Tom Robbins bedeutete mir die Welt. Weil er mir die Welt deutete. Sprachlich, philosophisch, menschlich. Ein sehr persönlicher Nachruf auf den besten Schriftsteller und Lehrmeister – mit einer Enthüllung aus der deutschen Verlagswelt und bisher unveröffentlichten Sätzen des US-Amerikaners. 

Bis heute steht in meinem WhatsApp-Status, ich sei damit beschäftigt, Tom Robbins zu lesen, gefolgt von dem gut gemeinten Rat: „Solltest du auch tun.“ In meinem Bücherregal, ganz oben rechts, kuscheln all seine Bücher, die deutschen mit ein paar englischen Ausgaben (die englischen sind noch etwas schüchtern). An der Wand gegenüber hängt ein Poster zum Roman „Jitterbug Perfume“, das einen beseelten Pan mit seiner Flöte zeigt, und wann immer ich auf Reisen bin, stöbere ich, tänzelnd wie Pan, nach internationalen Sondereditionen in Läden, die nach Druckerschwärze riechen.
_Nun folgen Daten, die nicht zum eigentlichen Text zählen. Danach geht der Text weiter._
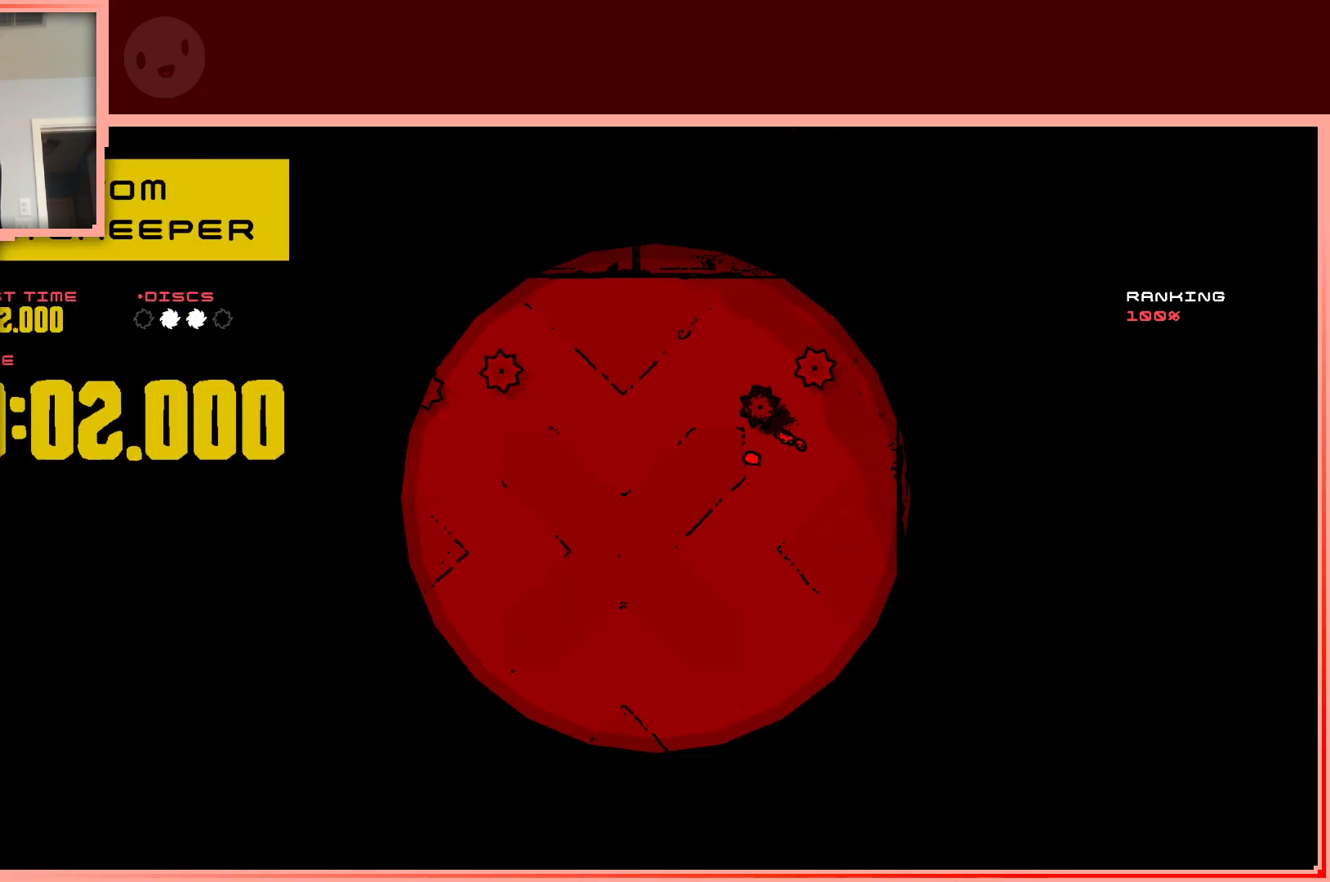
{"keys": [], "events": [[283, "z", "down"], [367, "z", "up"]]}
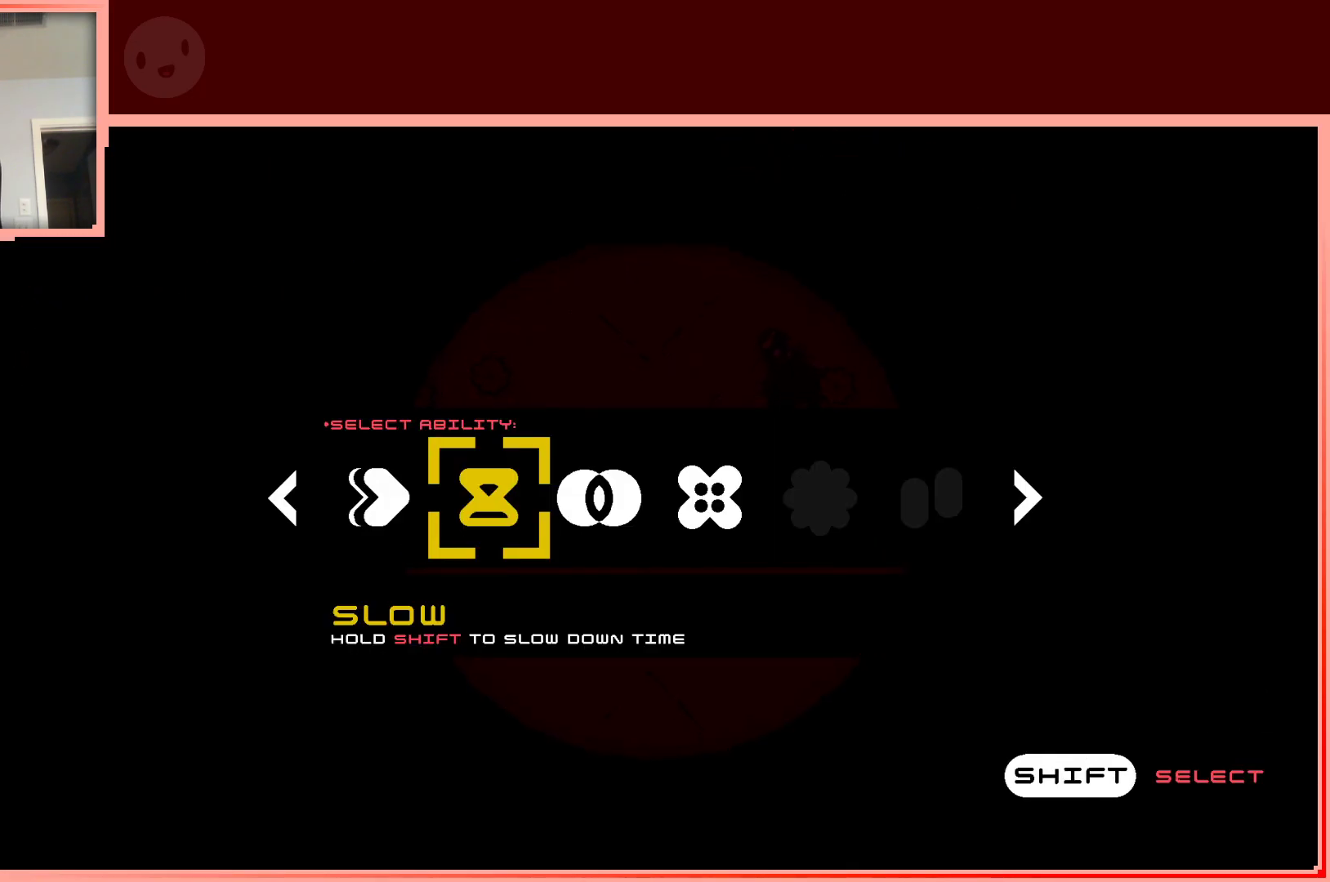
{"keys": ["shift"], "events": [[250, "left", "down"], [383, "left", "up"], [433, "shift", "down"]]}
Es verwundert also nicht, dass in den drei Romanen, die ich selbst bisher geschrieben habe, Tom Robbins namentlich erwähnt wird (auch in das wachsende Manuskript zum vierten hat er sich bereits eingeschlichen).

In der Coming-of-Age-Geschichte „Eine göttliche Jugend“ lasse ich meinen Protagonisten Eddie in der Lebensrückschau denken: „Robbins ist der wildeste Gedankenflugpilot von allen. Seine Romane gewähren den saftigsten Sätzen Unterschlupf, sind Spielwiesen für die verrücktesten Ideen. Seine Bücher sind Weichbodenmatten für die waghalsigsten Purzelbäume, zu denen Wörter sich aufschwingen können, wenn man sie nicht im Floskelkeller verkümmern lässt. Ich gehe noch einen Ausfallschritt weiter: Tom Robbins hat aus mir einen Menschen gemacht, der sich neugierig, offen und verschmitzt durch den Zauberwald namens Lebens trollt, ohne sich dabei wichtiger zu nehmen als den Regenwurm in der Erde unter den eigenen Füßen.“

Die beliebteste Frage bei Lesungen zum Roman lautete: Wie viel Eddie steckt im Autor?

Sagen wir so. Wer mich gut kennt oder gerade besser kennenlernt, wird früher oder später (meistens früher) die Antwort auf alles bekommen. Nein, nicht 42 im Sinne von Douglas Adams, sondern Tom Robbins. Tom Robbins ist meine 42.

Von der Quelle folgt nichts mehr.